Biglaw is in trouble. When law students are wooed by law schools with promises of $160,000, Biglaw is the promised land that provides this bounty. But, the Biglaw of yesteryear is quickly receding into history. Partners are trying to keep their AmLaw profit per partner numbers up. Many corporate clients are now unwilling to underwrite Biglaw training for new associates at exorbitant prices. As a result, the industry is in a panic. Once venerated firms are folding or desperately pursuing mergers. "Stealth" layoffs are becoming a regular occurrence as partners try to protect their bottom line. Firms are embracing the move of "back office" operations to lower cost cities in flyover country. All of this frenzy is akin to a rhino staggering and struggling after having been shot by a hunter.

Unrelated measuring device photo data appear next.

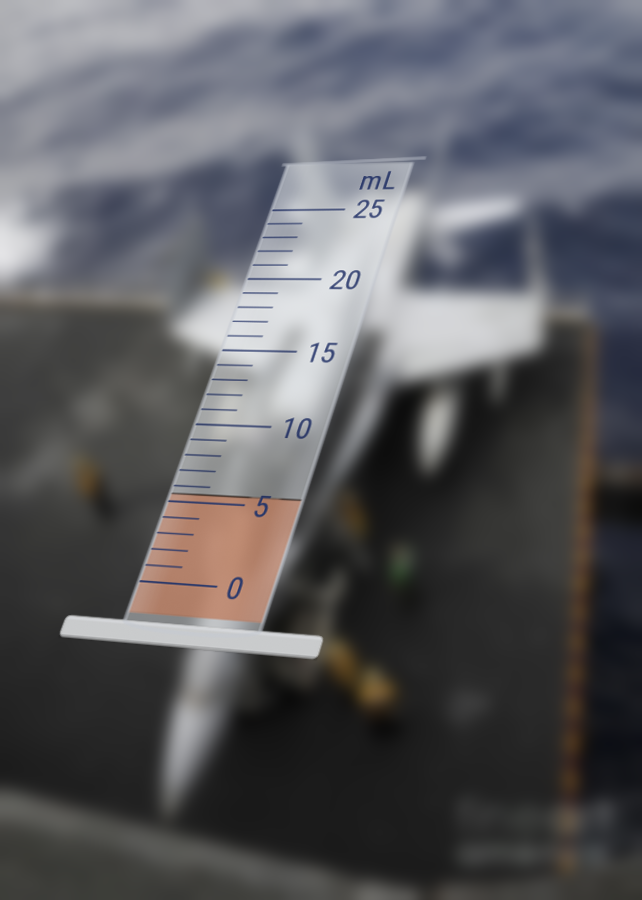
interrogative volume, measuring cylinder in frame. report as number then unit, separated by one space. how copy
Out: 5.5 mL
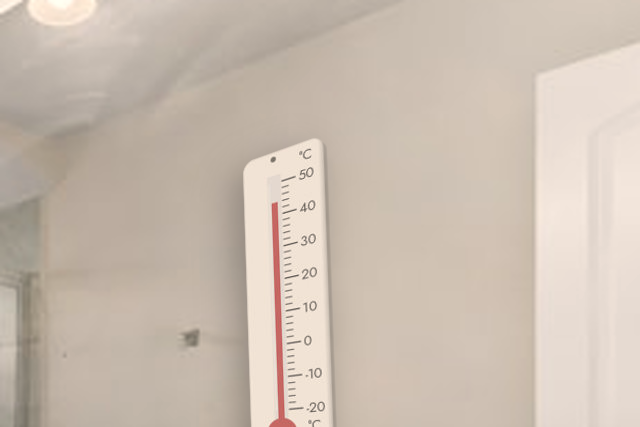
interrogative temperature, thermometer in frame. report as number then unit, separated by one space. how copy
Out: 44 °C
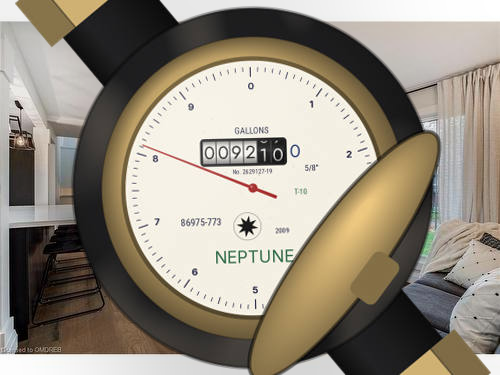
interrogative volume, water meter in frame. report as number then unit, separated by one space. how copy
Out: 92098.1 gal
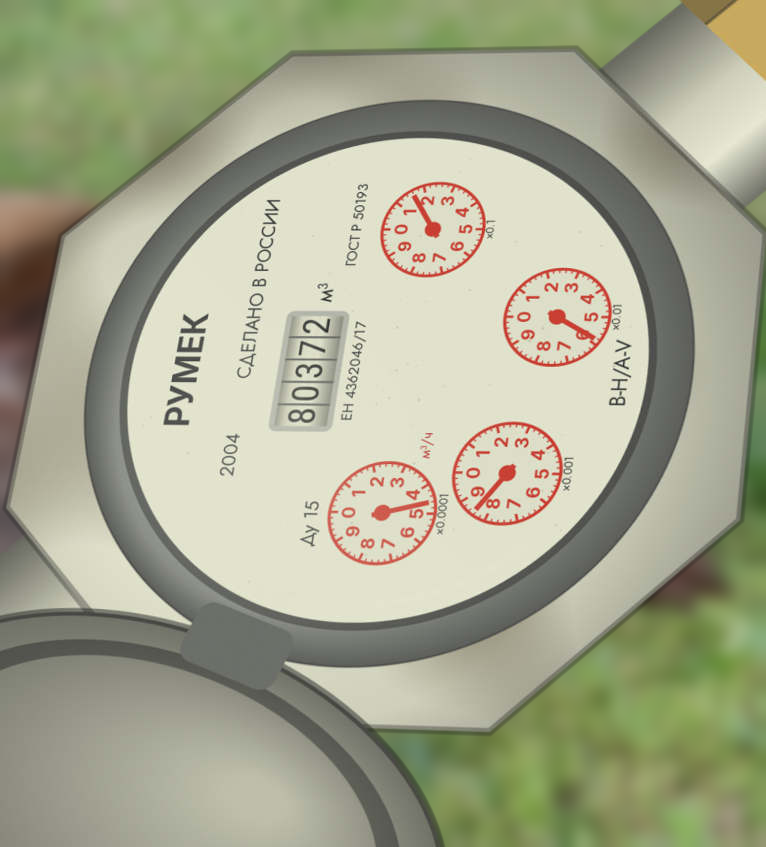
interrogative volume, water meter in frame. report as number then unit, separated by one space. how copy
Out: 80372.1584 m³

The dynamic within law firms is changing, and not for the better. Partnerships are now split between equity and non-equity partners, with the non-equity partners receiving those titles mostly to mollify them into continuing to work under oppressive conditions. For some lawyers, partnership is not even an option. "Staff attorneys" are now a permanent underclass in most firms, doing the scut work that associates and partners feel is beneath them. But Biglaw is no stranger to technological innovation. Document review software is growing increasingly sophisticated and starting to replace contract attorneys at a fraction of the cost. The document review projects that do remain are a race to the bottom, with lower and lower hourly rates as the newly minted attorneys compete with attorneys who have been out of law school anywhere from one to twenty years long. It is a sad state of affairs.

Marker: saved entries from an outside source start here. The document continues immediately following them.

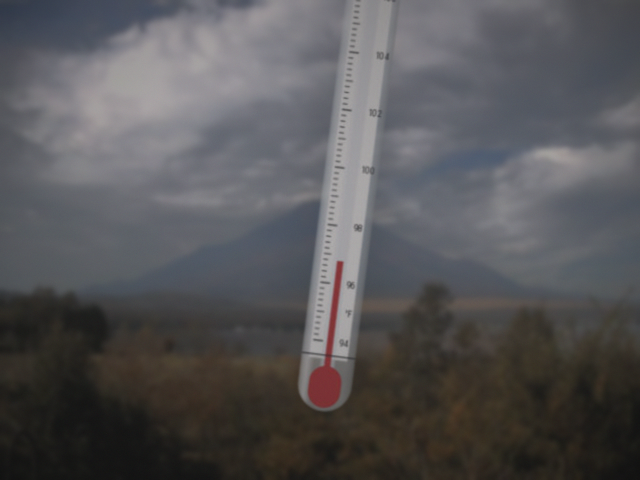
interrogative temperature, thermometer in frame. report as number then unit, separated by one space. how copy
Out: 96.8 °F
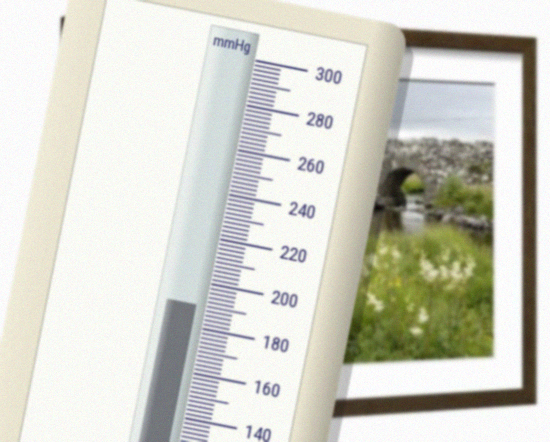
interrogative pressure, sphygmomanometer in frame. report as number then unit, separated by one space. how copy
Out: 190 mmHg
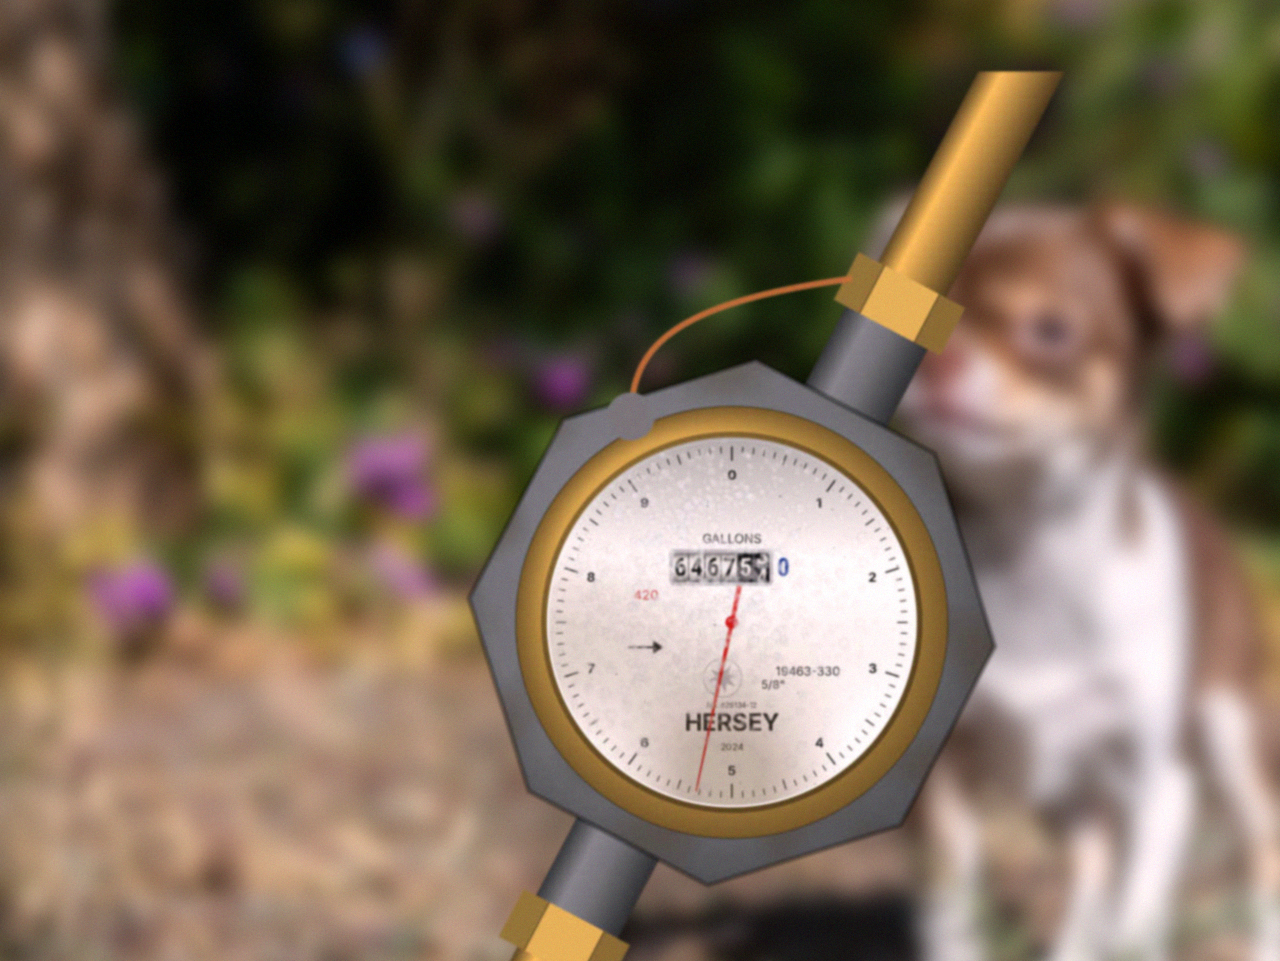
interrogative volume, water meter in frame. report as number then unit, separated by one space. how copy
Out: 6467535.3 gal
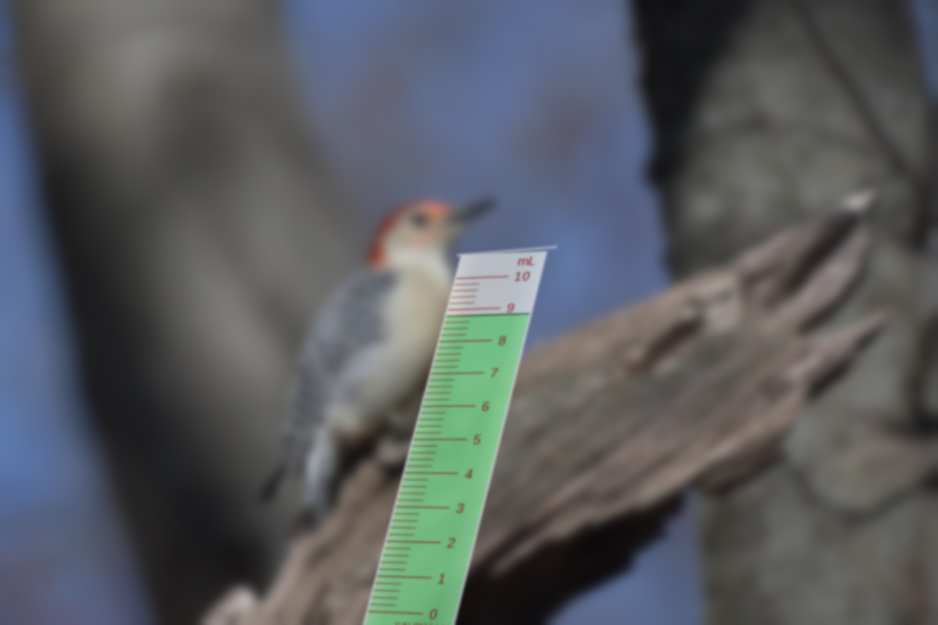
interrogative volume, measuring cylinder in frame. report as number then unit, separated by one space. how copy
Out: 8.8 mL
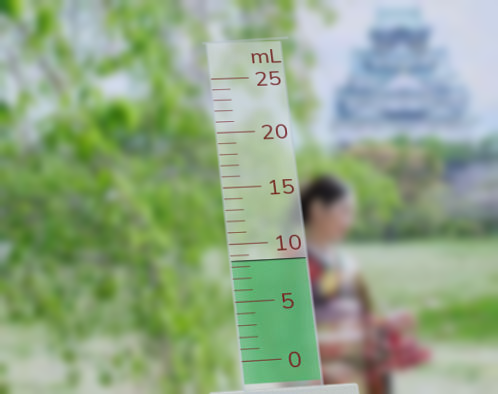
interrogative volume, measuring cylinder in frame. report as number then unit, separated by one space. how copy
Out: 8.5 mL
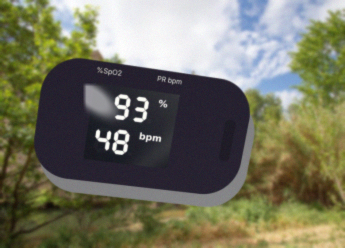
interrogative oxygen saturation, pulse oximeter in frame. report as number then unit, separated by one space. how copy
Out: 93 %
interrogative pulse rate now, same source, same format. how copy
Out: 48 bpm
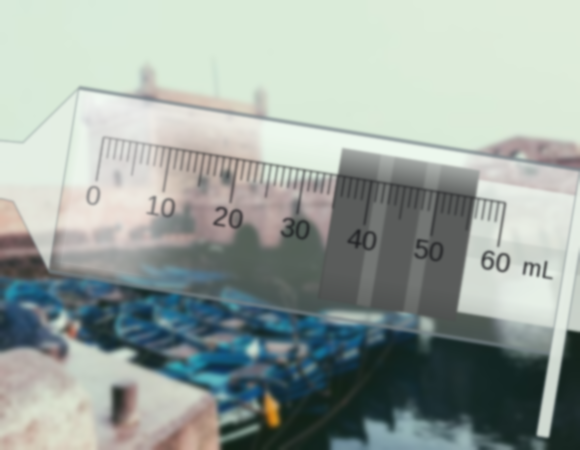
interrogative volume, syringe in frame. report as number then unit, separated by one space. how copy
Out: 35 mL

If law school is a scam, Biglaw is its older brother. Equity partners are operating the biggest Ponzi scam in existence today. They make millions of dollars while farming out the actual legal work to lowly associates. Witness the stories of Mayer Brown and Dewey LeBoeuf. In this excellent article, the venality of the partners is on full display. The genteel image of a group of partners sipping scotch and talking eruditely about the law is a far cry from what was going on at Dewey. Just like with the law schools chasing prestige through an improved US News ranking, Dewey wooed partners with multimillion dollar contracts. When the economy began to turn, they put the blinders on and doubled down. More superstar partners were brought in to burnish the firm's image. In the end, the firm went crashing and burning. All of the superstar partners simply packed up and moved on to their next firm, staying one step of the legal industry's destruction.

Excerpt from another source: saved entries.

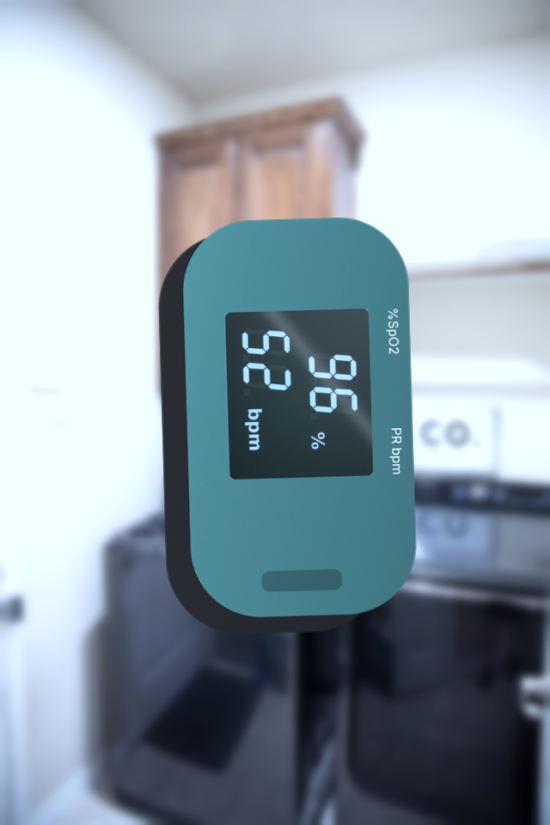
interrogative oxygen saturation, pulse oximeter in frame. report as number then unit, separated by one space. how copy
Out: 96 %
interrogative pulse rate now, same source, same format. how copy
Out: 52 bpm
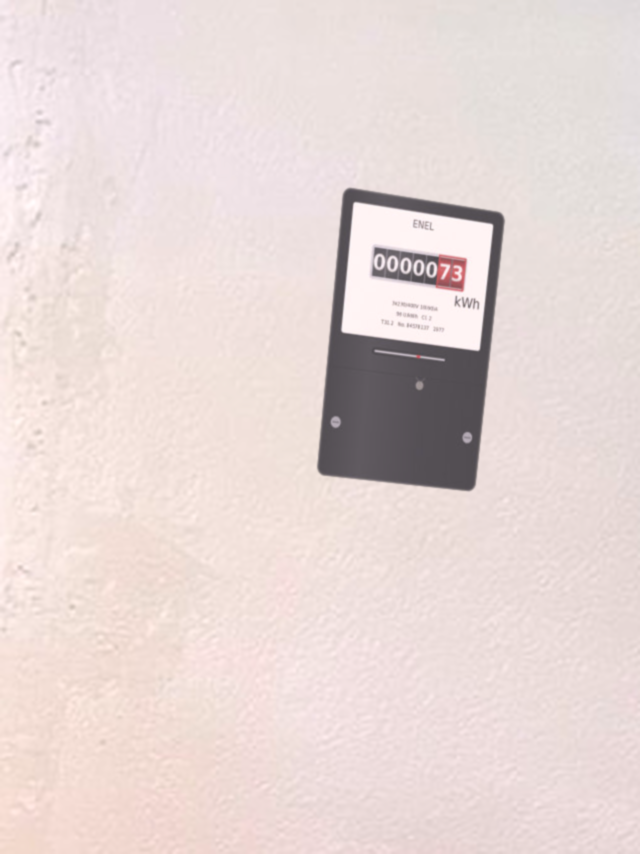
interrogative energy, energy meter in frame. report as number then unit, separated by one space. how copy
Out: 0.73 kWh
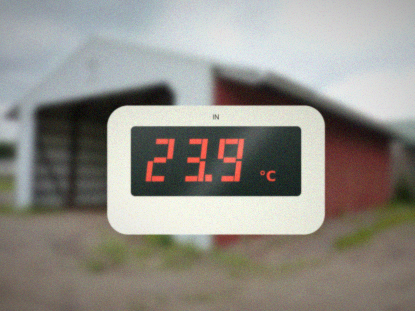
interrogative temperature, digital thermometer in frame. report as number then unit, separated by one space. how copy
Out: 23.9 °C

Law schools need to look at Dewey and make substantive changes to prevent a similar outcome. The student loan well is quickly drying up for some schools, as undergrads are beginning to see through the fog of law school marketing and the profession's self aggrandizing image. It is very likely that some law schools will begin failing in the next few years. People like Brian Leiter are lashing out at anyone willing to tell the truth, hoping against hope that they can impede the bleak future that awaits them in the new world order. The legal education complex is no longer the impenetrable fortress it once was. We have an opportunity to slay the dragon once and for all.